**TEXT FOR ANALYSIS**

○ ○ ○

Link between Heart Disease and Later Dementia

Some researchers believe they have found a link between heart disease and impaired cognition and later dementia. Judith Groch in Medpage today writes, “Coronary heart disease in midlife is associated with poorer results on cognitive tests, such as reasoning, vocabulary, and verbal fluency, with the effect particularly marked in men, a study found.”

Archana Singh-Manoux, Ph.D., of University College London and INSERM in Villejuif Cedex, France, and colleagues utilized data from the Whitehall II study which consisted of 10,308 civil servants working in Whitehall London, 33% of which were women, and began in 1985. “Coronary heart disease events were assessed up to the 2002 to 2004 phase of the study when 5,837 participants (28.4% women) took six cognitive tests: verbal and mathematical reasoning, vocabulary, phonemic and semantic fluency, memory, and the mini-mental-state-examination (MMSE).”

Among men the results showed that those having a history of coronary heart disease scored lower on reasoning, vocabulary and the MMSE. The study also found:

Among men, the trend within coronary heart disease cases suggested progressively
lower scores on reasoning, vocabulary and semantic fluency among those with a
longer duration of heart disease.

○ ○ ○

**PROBLEMS AND TASKS**
- A) Reproduce word for word the part of the text on heart disease and dementia that opens with the words containing "Among men, the" and closes with "of heart disease.".
- B) Summarize the text on heart disease and dementia in two sentences.
- C) Write the next passage of the text on heart disease and dementia, picking up after its final sentence.
The lines that follow are drawn from a separate source and are unrelated to the text above.

**DATA SECTION**
○ ○ ○

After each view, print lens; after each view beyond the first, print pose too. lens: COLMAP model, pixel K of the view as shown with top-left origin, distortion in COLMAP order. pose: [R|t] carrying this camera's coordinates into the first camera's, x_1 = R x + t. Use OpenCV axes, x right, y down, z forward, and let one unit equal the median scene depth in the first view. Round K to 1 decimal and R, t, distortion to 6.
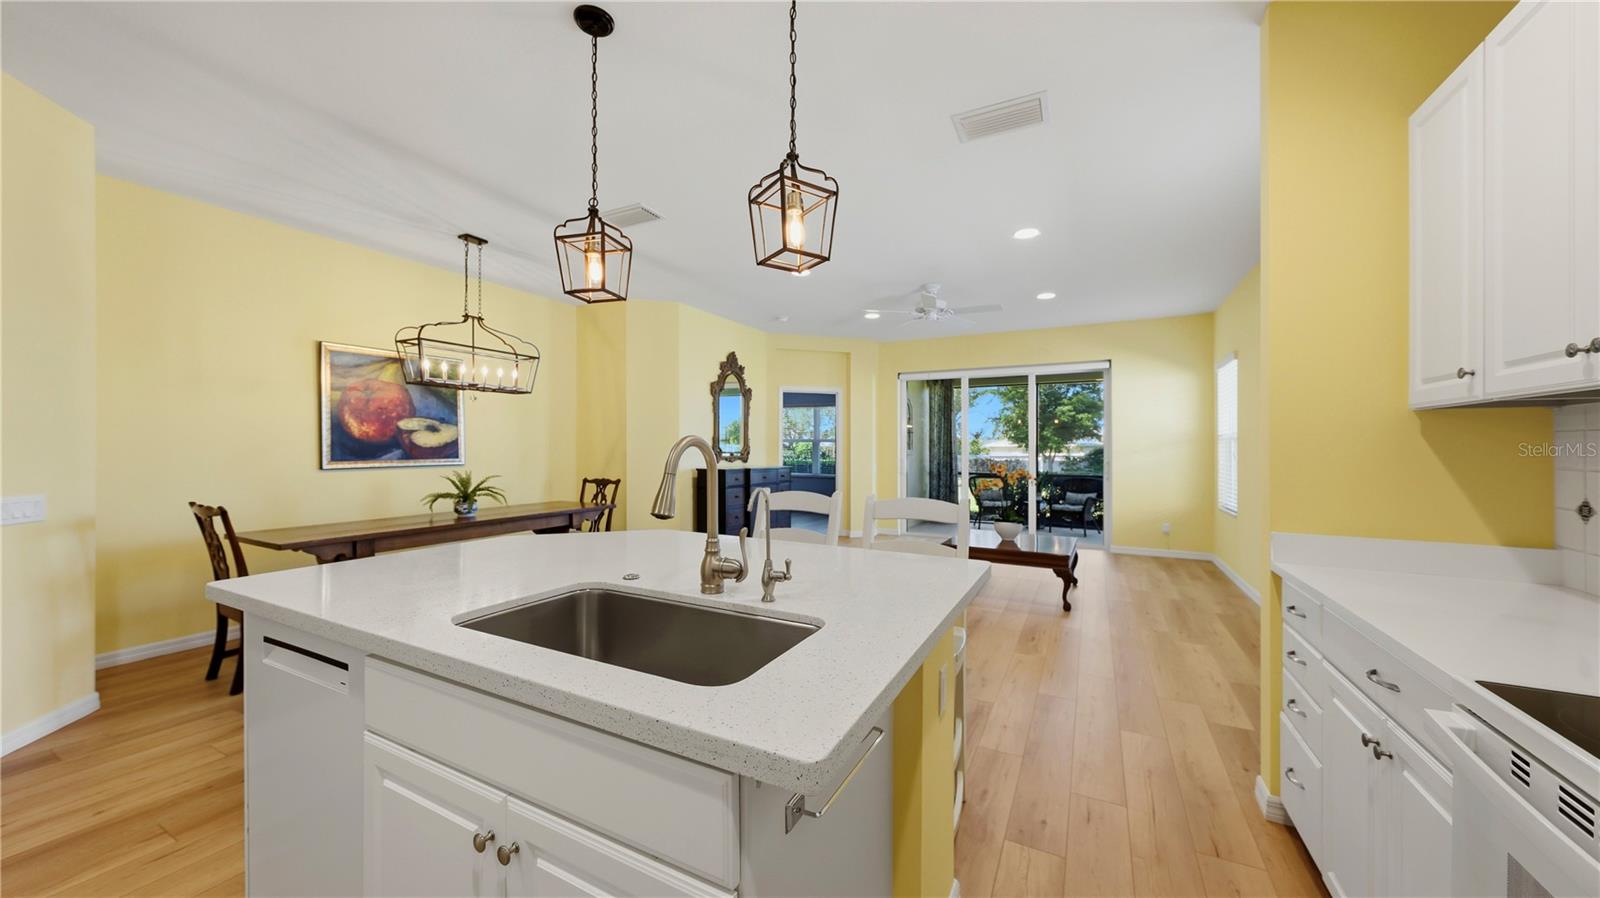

○ ○ ○

**ANSWERS FOR EACH ITEM**
- A)
Among men, the trend within coronary heart disease cases suggested progressively
lower scores on reasoning, vocabulary and semantic fluency among those with a
longer duration of heart disease.

- B) Researchers using data from the Whitehall II study of London civil servants found that coronary heart disease in midlife is associated with poorer results on cognitive tests such as reasoning, vocabulary, and verbal fluency, with the effect particularly marked in men. Among men, a history of coronary heart disease was linked to lower scores on reasoning, vocabulary, and the MMSE, and scores tended to fall further the longer the heart disease had lasted.

- C)
Men whose first coronary event occurred more than 10 years before had lower scores on reasoning (22.94, 95% CI 24.35 to 21.52), vocabulary (23.58, 95% CI 25.00 to 22.16), semantic fluency (22.10, 95% CI 23.54 to 20.64), and the MMSE (21.84, 95% CI 23.35 to 20.32). The test for trend and an examination of the effect for each five-year period among men suggests a trend for lower cognitive scores for verbal and mathematical reasoning and semantic fluency with increase in the time since a first cardiac event.

Among women, the association between time since the first event diagnosed 10 years earlier and cognitive performance showed a trend toward lower scores for semantic fluency. However, for this analysis, the numbers were small.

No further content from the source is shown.